Bush - Monumental failure on climate change

Feature story - February 12, 2008
In his State of the Union address last night, Bush made it clear what we've been saying all along: He has no plan to fight global warming, and is set on leaving a legacy of neglect, obstruction and destruction when it comes to climate change. On the eve of Bush’s bogus "Major Emitters Meeting", activists have taken to the US capitol to call attention to Bush’s disastrous policies and his plan to put a wrench in the UN's process.

Greenpeace activists project a message to US President George Bush on the Washington Monument.

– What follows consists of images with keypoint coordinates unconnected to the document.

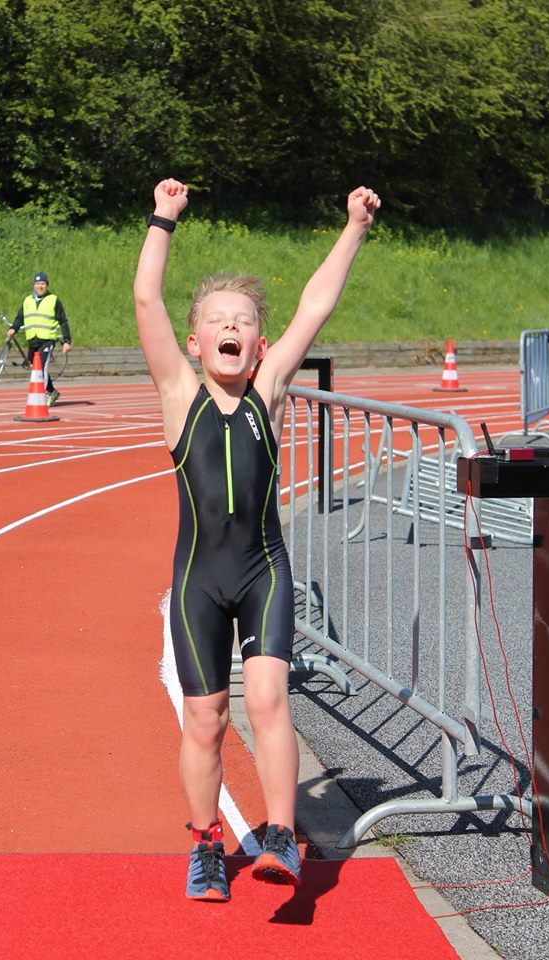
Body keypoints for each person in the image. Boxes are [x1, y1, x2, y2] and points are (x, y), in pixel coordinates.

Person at [134, 178, 380, 902]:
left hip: (264, 568)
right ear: (195, 339)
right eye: (217, 319)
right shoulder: (179, 393)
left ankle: (279, 836)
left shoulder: (269, 389)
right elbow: (148, 299)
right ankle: (207, 844)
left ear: (259, 343)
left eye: (242, 319)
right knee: (205, 718)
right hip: (197, 581)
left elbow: (316, 305)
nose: (231, 326)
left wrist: (354, 228)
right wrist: (163, 219)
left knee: (269, 697)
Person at [7, 272, 72, 406]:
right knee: (34, 368)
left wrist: (67, 341)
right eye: (37, 284)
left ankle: (46, 394)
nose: (40, 286)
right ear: (33, 285)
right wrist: (14, 328)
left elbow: (63, 321)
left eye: (42, 284)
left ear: (47, 285)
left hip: (47, 340)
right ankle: (52, 391)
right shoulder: (27, 300)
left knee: (41, 369)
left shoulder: (53, 300)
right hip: (33, 340)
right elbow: (20, 317)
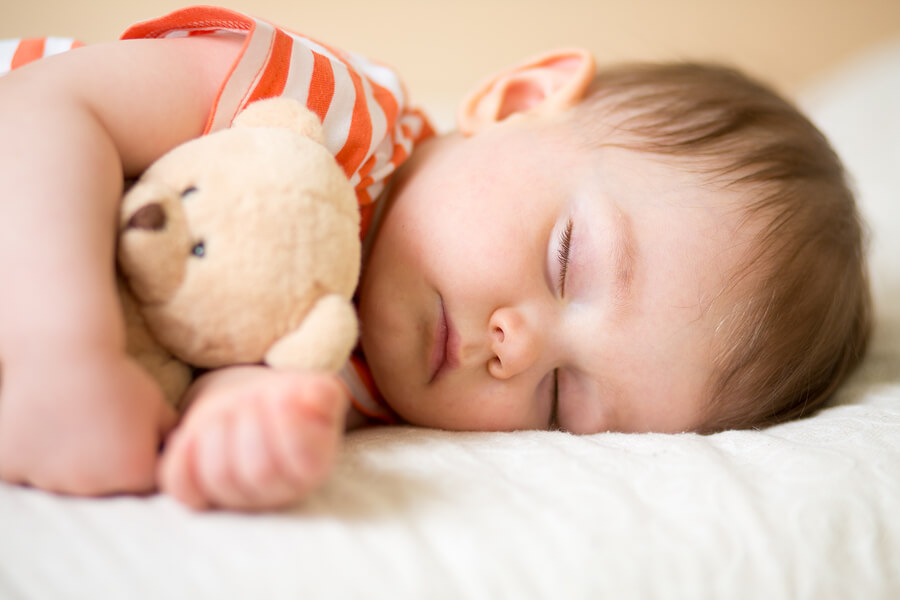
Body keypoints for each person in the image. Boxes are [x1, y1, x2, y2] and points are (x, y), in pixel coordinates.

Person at [0, 7, 870, 511]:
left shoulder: (373, 387)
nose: (515, 349)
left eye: (562, 400)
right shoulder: (326, 111)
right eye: (567, 262)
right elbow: (47, 108)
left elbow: (226, 343)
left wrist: (245, 416)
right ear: (517, 100)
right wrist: (64, 351)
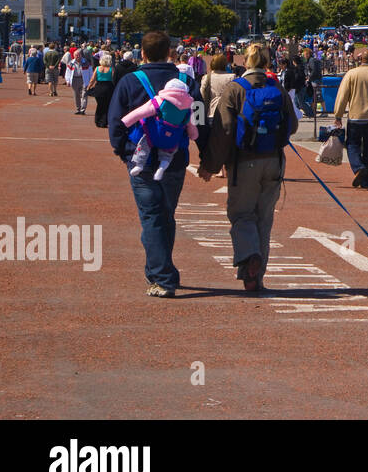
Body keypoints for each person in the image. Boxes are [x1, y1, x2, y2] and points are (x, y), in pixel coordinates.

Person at [108, 31, 204, 298]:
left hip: (141, 160)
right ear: (169, 53)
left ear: (143, 53)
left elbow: (116, 120)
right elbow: (201, 119)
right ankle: (163, 270)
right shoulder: (186, 81)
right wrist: (206, 155)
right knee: (165, 214)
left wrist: (122, 151)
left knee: (152, 216)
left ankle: (162, 277)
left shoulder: (130, 81)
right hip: (174, 159)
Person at [199, 43, 297, 292]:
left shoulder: (235, 89)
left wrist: (210, 165)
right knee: (264, 219)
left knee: (242, 215)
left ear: (246, 61)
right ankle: (257, 276)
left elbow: (224, 130)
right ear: (266, 62)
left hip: (243, 162)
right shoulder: (277, 87)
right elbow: (293, 124)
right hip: (274, 161)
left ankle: (249, 257)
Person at [332, 47, 368, 189]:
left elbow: (342, 96)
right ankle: (366, 180)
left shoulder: (351, 74)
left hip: (355, 116)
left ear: (360, 59)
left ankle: (358, 167)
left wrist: (338, 115)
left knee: (352, 144)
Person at [119, 78, 199, 179]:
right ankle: (162, 168)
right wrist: (194, 135)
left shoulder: (159, 101)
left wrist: (126, 121)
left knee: (144, 144)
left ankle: (139, 164)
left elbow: (139, 112)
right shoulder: (188, 108)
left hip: (154, 134)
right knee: (168, 154)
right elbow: (192, 125)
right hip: (172, 139)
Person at [91, 55, 116, 127]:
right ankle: (104, 121)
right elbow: (113, 79)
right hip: (108, 87)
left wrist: (89, 86)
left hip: (99, 87)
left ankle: (98, 120)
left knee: (100, 105)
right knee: (107, 105)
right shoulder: (111, 69)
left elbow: (93, 79)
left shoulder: (97, 68)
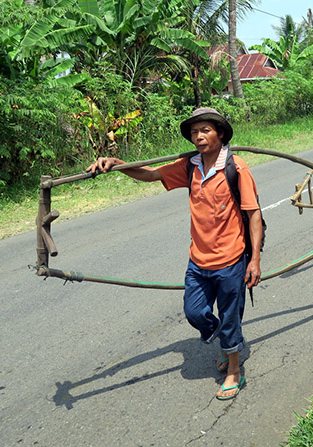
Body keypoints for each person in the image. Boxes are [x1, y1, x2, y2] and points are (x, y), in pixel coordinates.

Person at [86, 108, 262, 400]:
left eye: (205, 130)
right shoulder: (190, 166)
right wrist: (117, 164)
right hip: (199, 260)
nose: (199, 136)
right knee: (195, 313)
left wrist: (254, 260)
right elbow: (152, 174)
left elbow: (254, 215)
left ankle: (233, 370)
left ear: (220, 133)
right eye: (194, 132)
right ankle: (228, 341)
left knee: (230, 316)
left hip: (231, 260)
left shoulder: (237, 168)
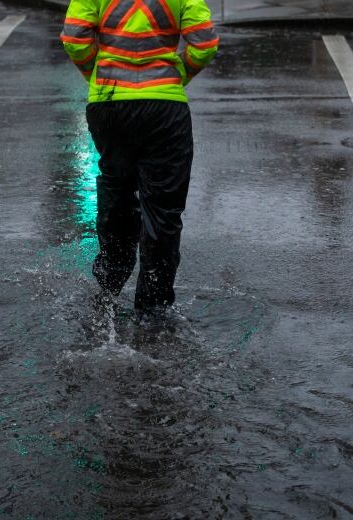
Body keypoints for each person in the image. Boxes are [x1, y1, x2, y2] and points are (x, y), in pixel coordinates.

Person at [60, 0, 218, 311]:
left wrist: (98, 75)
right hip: (165, 108)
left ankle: (110, 283)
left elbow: (75, 39)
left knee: (117, 189)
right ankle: (153, 306)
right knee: (163, 209)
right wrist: (176, 76)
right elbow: (205, 44)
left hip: (109, 103)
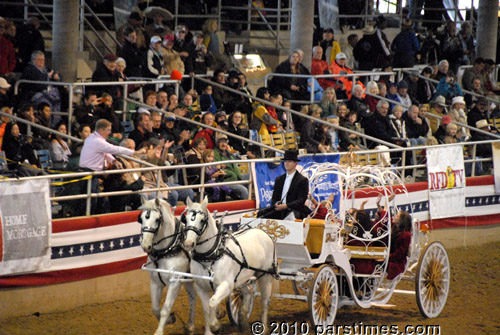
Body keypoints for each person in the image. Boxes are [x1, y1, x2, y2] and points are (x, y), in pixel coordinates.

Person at [79, 119, 145, 213]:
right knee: (89, 200)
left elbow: (104, 152)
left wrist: (113, 160)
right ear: (101, 130)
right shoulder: (97, 141)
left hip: (93, 174)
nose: (110, 133)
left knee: (93, 199)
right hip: (89, 173)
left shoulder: (93, 138)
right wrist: (135, 152)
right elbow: (114, 149)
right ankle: (85, 220)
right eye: (108, 130)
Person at [259, 150, 310, 220]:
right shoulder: (279, 179)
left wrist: (286, 206)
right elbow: (274, 198)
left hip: (294, 209)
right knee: (261, 214)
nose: (286, 163)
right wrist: (276, 204)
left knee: (292, 217)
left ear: (296, 163)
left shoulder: (302, 180)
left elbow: (301, 200)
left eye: (289, 161)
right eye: (285, 161)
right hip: (280, 209)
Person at [387, 210, 413, 280]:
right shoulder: (394, 229)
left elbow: (399, 254)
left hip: (396, 262)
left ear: (402, 220)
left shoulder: (406, 235)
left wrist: (387, 257)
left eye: (397, 216)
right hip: (390, 258)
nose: (395, 217)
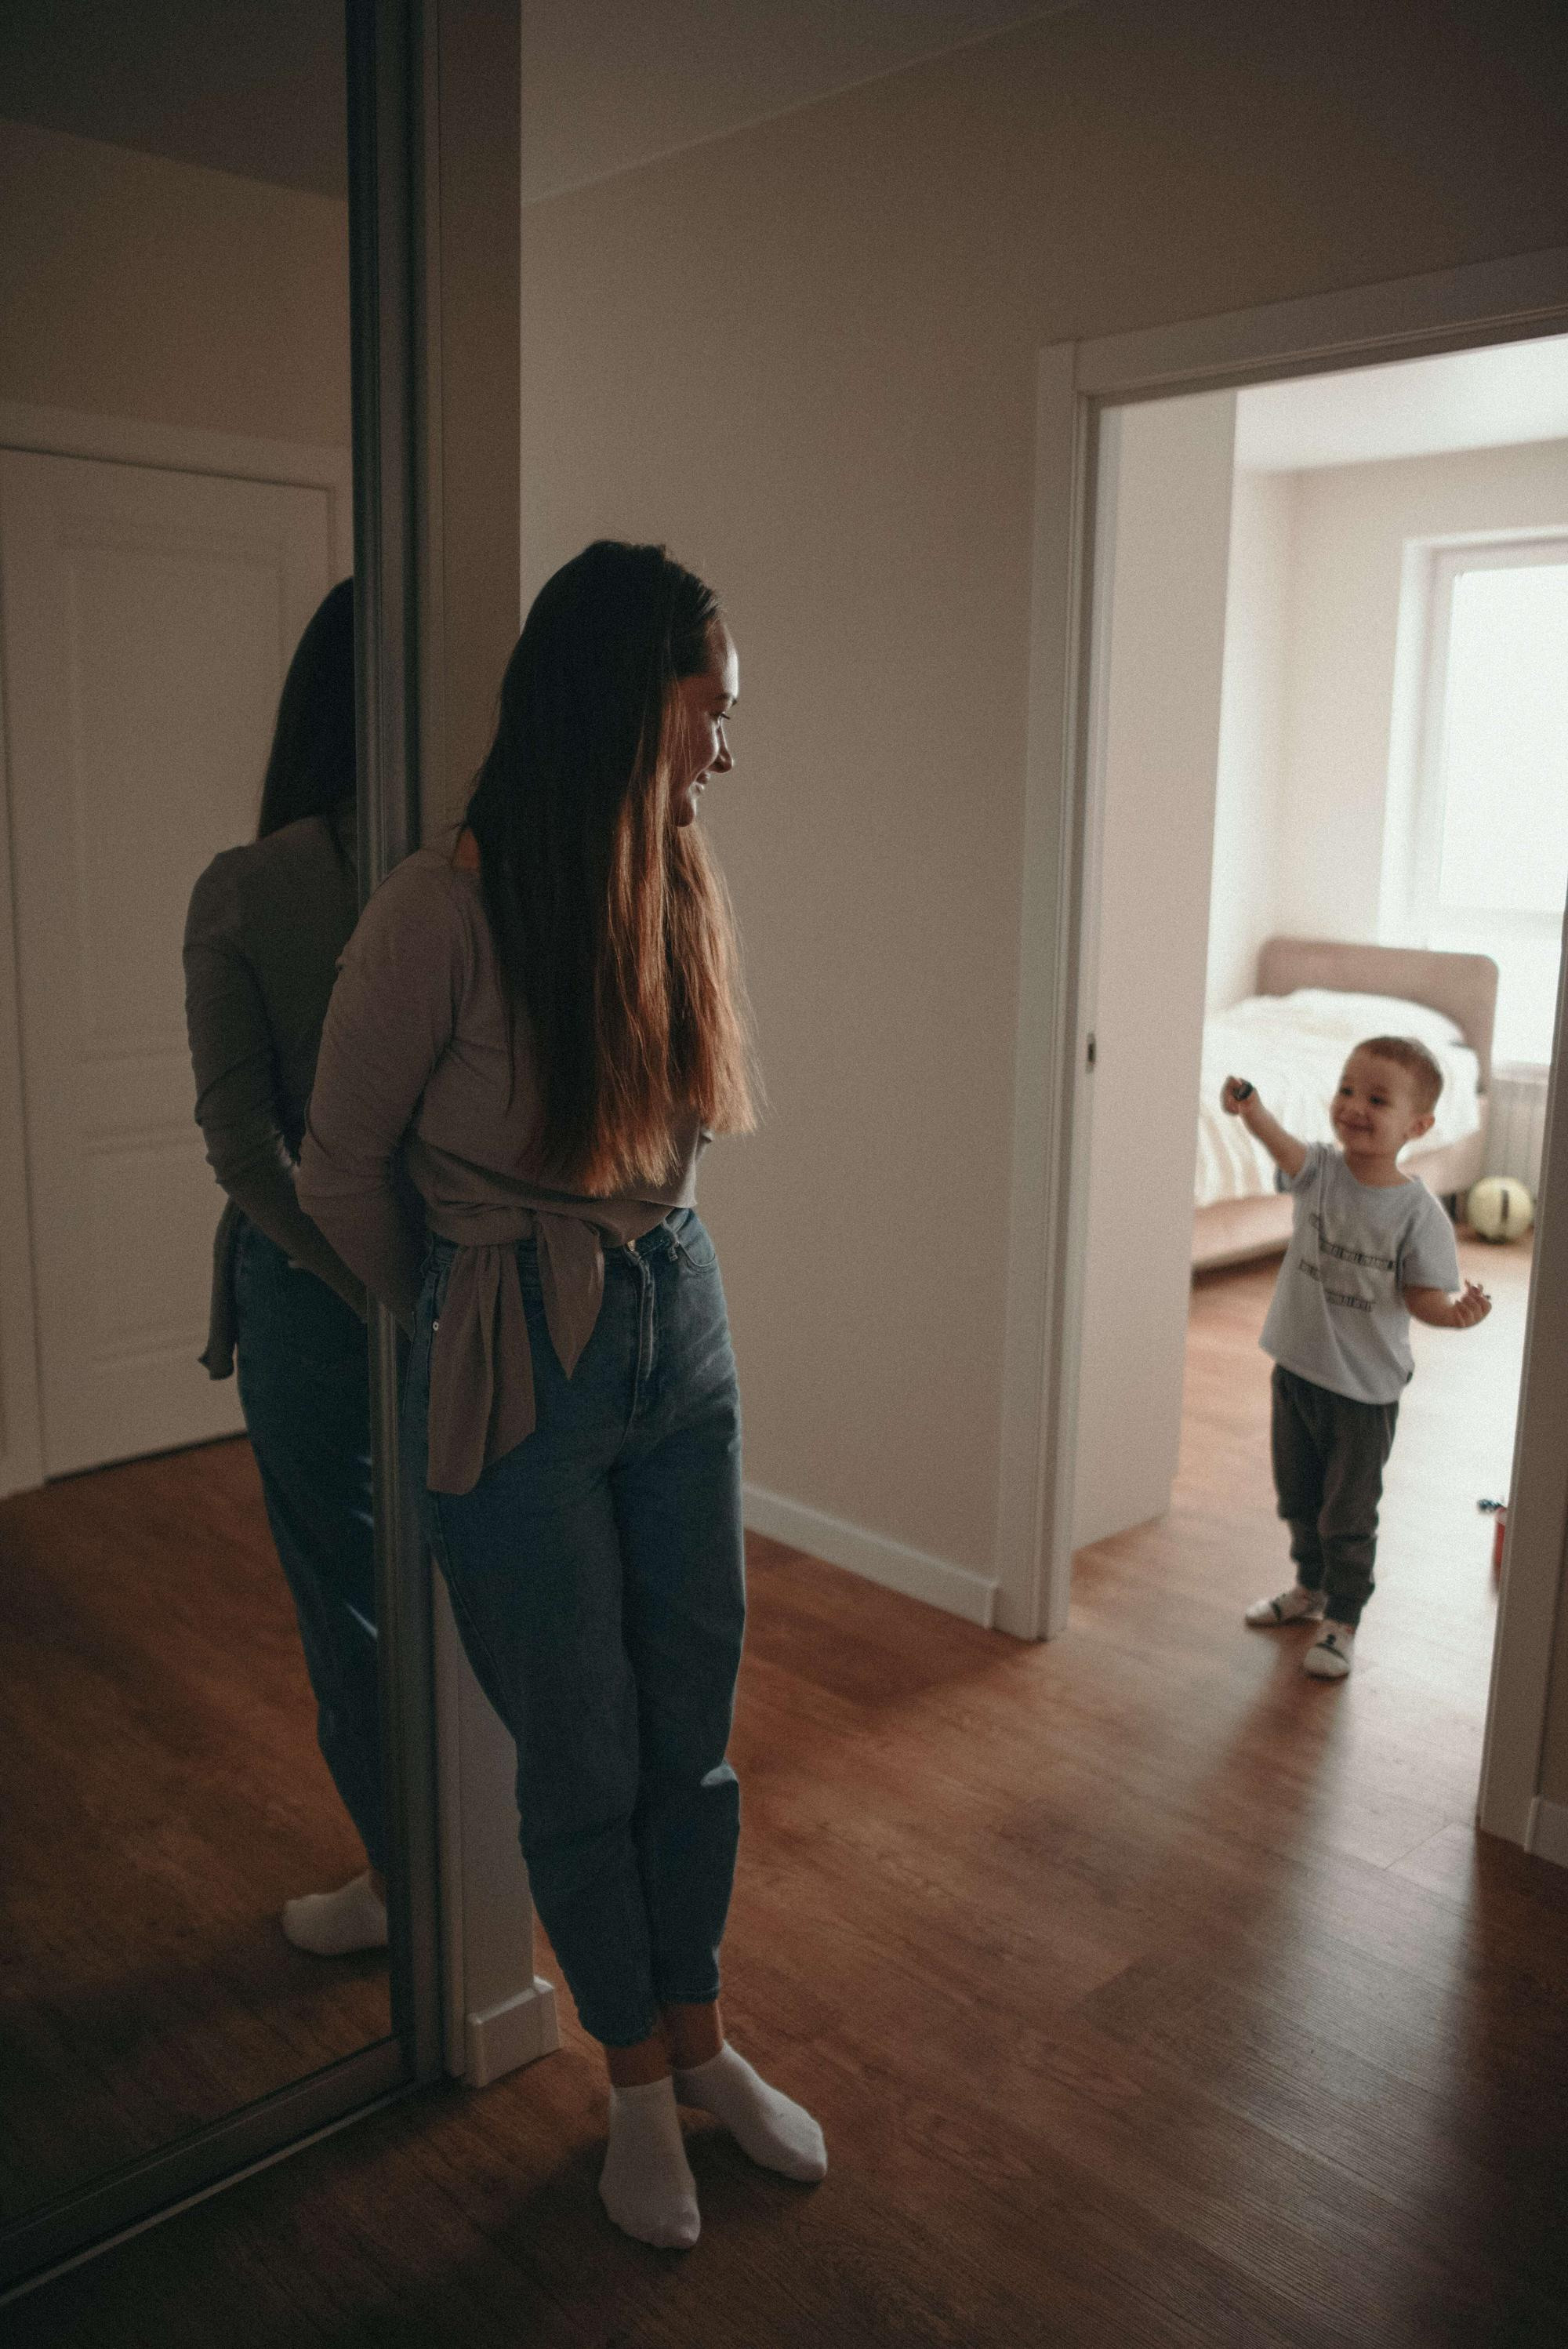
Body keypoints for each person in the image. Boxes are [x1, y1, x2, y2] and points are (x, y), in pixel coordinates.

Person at [297, 539, 826, 2249]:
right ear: (622, 701)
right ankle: (626, 2088)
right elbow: (337, 1174)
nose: (723, 752)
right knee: (584, 1748)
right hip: (513, 1348)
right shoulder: (430, 916)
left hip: (680, 1319)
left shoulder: (669, 876)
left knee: (695, 1723)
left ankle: (701, 2050)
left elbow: (666, 1140)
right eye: (707, 712)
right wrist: (451, 1304)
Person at [183, 578, 388, 1958]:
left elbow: (243, 1149)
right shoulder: (465, 869)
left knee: (352, 1605)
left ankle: (409, 1886)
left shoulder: (251, 887)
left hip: (323, 1302)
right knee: (436, 1597)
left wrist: (350, 1278)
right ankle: (440, 1884)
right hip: (430, 1282)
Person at [1221, 1036, 1491, 1679]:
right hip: (1296, 1371)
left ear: (1418, 1125)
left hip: (1364, 1395)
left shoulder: (1418, 1213)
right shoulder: (1317, 1170)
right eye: (1347, 1090)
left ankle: (1343, 1618)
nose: (1355, 1106)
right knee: (1299, 1497)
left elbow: (1422, 1295)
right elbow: (1281, 1145)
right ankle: (1309, 1590)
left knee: (1347, 1512)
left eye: (1377, 1098)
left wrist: (1453, 1316)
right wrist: (1252, 1107)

Major Economies Meeting a Sham

After being booed and jeered in Bali for trying to block a successful outcome at the UN's meeting on climate change there last month, the Bush administration continues to push its alternative Major Economies Meeting (aka Major Emitters Meeting) this week in Hawaii.  The administration hopes to use this side meeting as an opportunity to replace the Kyoto Protocol's legally binding emissions reductions with voluntary measures only.

If the President was serious about leading the fight on global warming, he would stop trying to block the success of the UN process and commit to a cap on greenhouse gas emissions in the US.  Instead, he continues to keep the United States standing alone as the only industrialized country that refuses to ratify the Kyoto Protocol.

Monumental Disaster

Greenpeace activists gathered on the National Mall the night before the Major Economies Meeting and turned the Washington Monument into a memorial to Bush's failed legacy on global warming.  

The activists projected on the Washington Monument the message, "U.S. Global Warming Plan: Hell and High Water", accompanied by an image depicting rising sea levels at the base. Ironically, rising sea levels from global warming threaten the very picturesque islands, like Bali and Hawaii, the Bush administration is fond of visiting to talk and do nothing.

Why "volunteerism" is a failed policy

Binding emission targets for industrialized countries are the basis of any meaningful global agreement to fight climate change. Bush just wants to cross his fingers and hope that technological progress saves us. All he is willing to tell the world is: "Hey, guys, we will do our best". That will not be good enough.

As the German Chancellor Angela Merkel observed last year, "I don't believe that it's enough to just agree that everyone will do their best. I don't believe that would yield an impressive result."

And right she is. In 2002, Bush set a voluntary target of reducing US energy intensity 18 percent by 2012. But greenhouse gas emissions are projected to increase by 12 percent over that period. Voluntarism simply doesn't work.

All of the leading Democratic Presidential candidates and two of the three top Republican candidates support binding limits on greenhouse gas emissions through a cap and trade system.  US businesses also support binding emission caps. More than two dozen of the largest US companies - such as Ford, General Electric, GM, Dupont, Duke Energy and Chrysler - are calling for domestic cap and trade legislation to start cutting American emissions now.

Bush is a 'lame duck' and will be out of office when the next global climate agreement will be made in Copenhagen in 2009.

The world can't afford falling for Bush's Hawaii distraction. Countries attending the meeting should resist Bush's ploy and commit to real climate action now.

The countries participating in Bush's meeting are: Japan, France, Germany, Italy, the United Kingdom, China, Canada, India, Brazil, South Korea, Mexico, Russia, Australia, Indonesian, and South Africa.  While the countries most at risk from impacts of climate change - such as small island developing states like Tuvalu - are not even invited to be at the table.